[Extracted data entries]
● ● ● ● ●
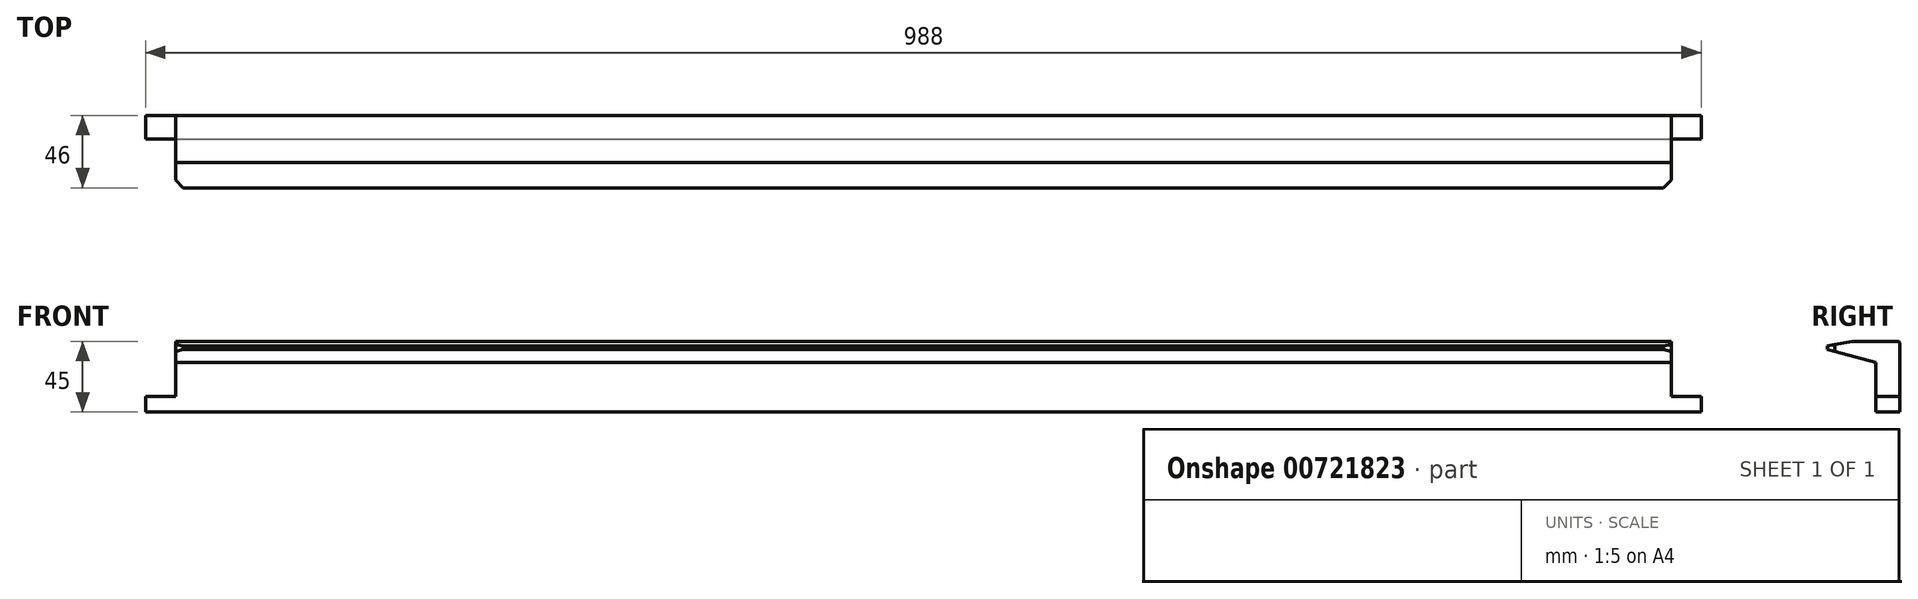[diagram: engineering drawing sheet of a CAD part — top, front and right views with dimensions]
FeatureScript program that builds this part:
annotation { "Feature Type Name" : "Feature", "Feature Type Description" : "" }
export const myFeature = defineFeature(function(context is Context, id is Id, definition is map)
    precondition{}
    {
        {
            var Q0;
            Q0=qCreatedBy(makeId("Right.planeOp"),FACE);
            var sketch = newSketch(context, id + "F0", { "sketchPlane" : qUnion([Q0])});
            skLineSegment(sketch, "E0", {"start": v(-1, 0) * mm, "end": v(-30, 0) * mm});
            skLineSegment(sketch, "E1", {"start": v(-30, 0) * mm, "end": v(-46, -2.82) * mm});
            skLineSegment(sketch, "E2", {"start": v(-46, -2.82) * mm, "end": v(-46, -5.18) * mm});
            skLineSegment(sketch, "E3", {"start": v(-46, -5.18) * mm, "end": v(-15, -13.5) * mm});
            skLineSegment(sketch, "E4", {"start": v(-15, -13.5) * mm, "end": v(-15, -45) * mm});
            skLineSegment(sketch, "E5", {"start": v(-15, -45) * mm, "end": v(0, -45) * mm});
            skLineSegment(sketch, "E6", {"start": v(0, -45) * mm, "end": v(0, -1) * mm});
            skPoint(sketch, "E7.visualSharp", {"position": v(0, 0) * mm});
            skArc(sketch, "E7.filletArc", {"start": v(0, -1) * mm, "mid": v(-0.3, -0.3) * mm, "end": v(-1, 0) * mm});
            skSolve(sketch);
        }
        {
            var Q0;
            Q0 = qSketchRegion(id + "F0", true);
            extrude(context, id + "F1", {"entities" : qUnion([Q0]), "oppositeDirection" : true, "depth" : 950 * mm, "offsetDistance" : 25.4 * mm});
        }
        {
            var Q0;
            Q0=qCreatedBy(makeId("Front.planeOp"),FACE);
            var sketch = newSketch(context, id + "F2", { "sketchPlane" : qUnion([Q0])});
            skLineSegment(sketch, "E8.bottom", {"start": v(19, -35) * mm, "end": v(-969, -35) * mm});
            skLineSegment(sketch, "E8.top", {"start": v(19, -45) * mm, "end": v(-969, -45) * mm});
            skLineSegment(sketch, "E8.left", {"start": v(19, -35) * mm, "end": v(19, -45) * mm});
            skLineSegment(sketch, "E8.right", {"start": v(-969, -35) * mm, "end": v(-969, -45) * mm});
            skSolve(sketch);
        }
        {
            var Q0;
            Q0 = qSketchRegion(id + "F2", true);
            extrude(context, id + "F3", {"entities" : qUnion([Q0]), "operationType" : NewBodyOperationType.ADD, "depth" : 15 * mm, "offsetDistance" : 25.4 * mm});
        }
        {
            var Q0;
            Q0=makeQuery(id+"F1.opExtrude","CAP_EDGE",EDGE,{"disambiguationData":[OSD([sQuery(id+"F0.wireOp",EDGE,"E2")])],"isStart":true});
            var Q1;
            Q1=makeQuery(id+"F1.opExtrude","CAP_EDGE",EDGE,{"disambiguationData":[OSD([sQuery(id+"F0.wireOp",EDGE,"E2")])],"isStart":false});
            chamfer(context, id + "F4", {"entities" : qUnion([Q0, Q1]), "width" : 5 * mm, "tangentPropagation" : true});
        }
    });
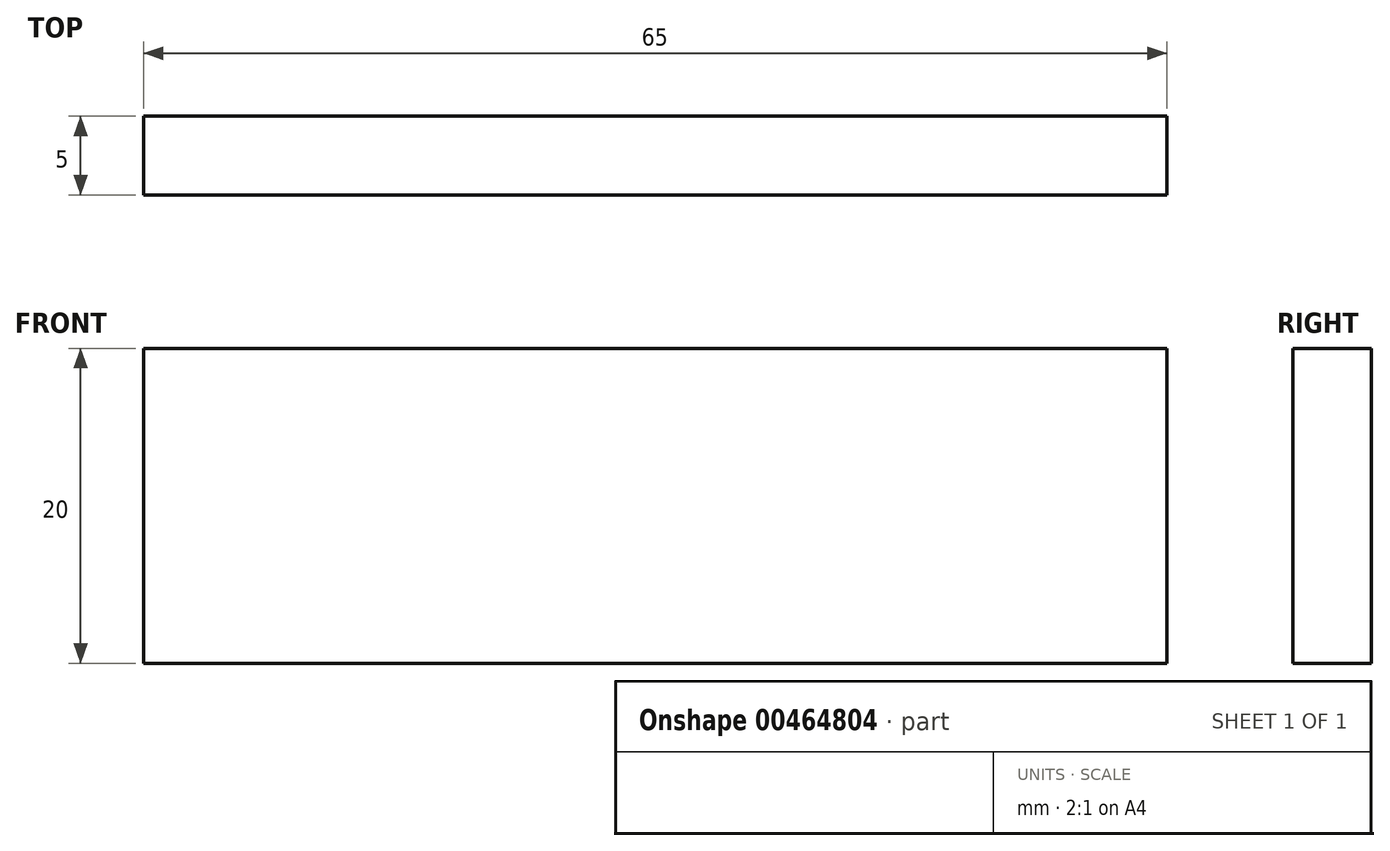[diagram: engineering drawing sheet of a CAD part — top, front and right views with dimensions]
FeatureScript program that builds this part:
annotation { "Feature Type Name" : "Feature", "Feature Type Description" : "" }
export const myFeature = defineFeature(function(context is Context, id is Id, definition is map)
    precondition{}
    {
        {
            var Q0;
            Q0=qCreatedBy(makeId("Front.planeOp"),FACE);
            var sketch = newSketch(context, id + "F0", { "sketchPlane" : qUnion([Q0])});
            skLineSegment(sketch, "E0.bottom", {"start": v(0, 0) * mm, "end": v(65, 0) * mm});
            skLineSegment(sketch, "E0.top", {"start": v(0, 20) * mm, "end": v(65, 20) * mm});
            skLineSegment(sketch, "E0.left", {"start": v(0, 0) * mm, "end": v(0, 20) * mm});
            skLineSegment(sketch, "E0.right", {"start": v(65, 0) * mm, "end": v(65, 20) * mm});
            skSolve(sketch);
        }
        {
            var Q0;
            Q0 = qSketchRegion(id + "F0", true);
            extrude(context, id + "F1", {"entities" : qUnion([Q0]), "depth" : 5 * mm});
        }
    });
● ● ● ● ●
-- SHORT TASK --
Extract each line from the entries above that contains the string "left".

-- WORKED ANSWER --
            skLineSegment(sketch, "E8.left", {"start": v(19, -35) * mm, "end": v(19, -45) * mm});
            skLineSegment(sketch, "E0.left", {"start": v(0, 0) * mm, "end": v(0, 20) * mm});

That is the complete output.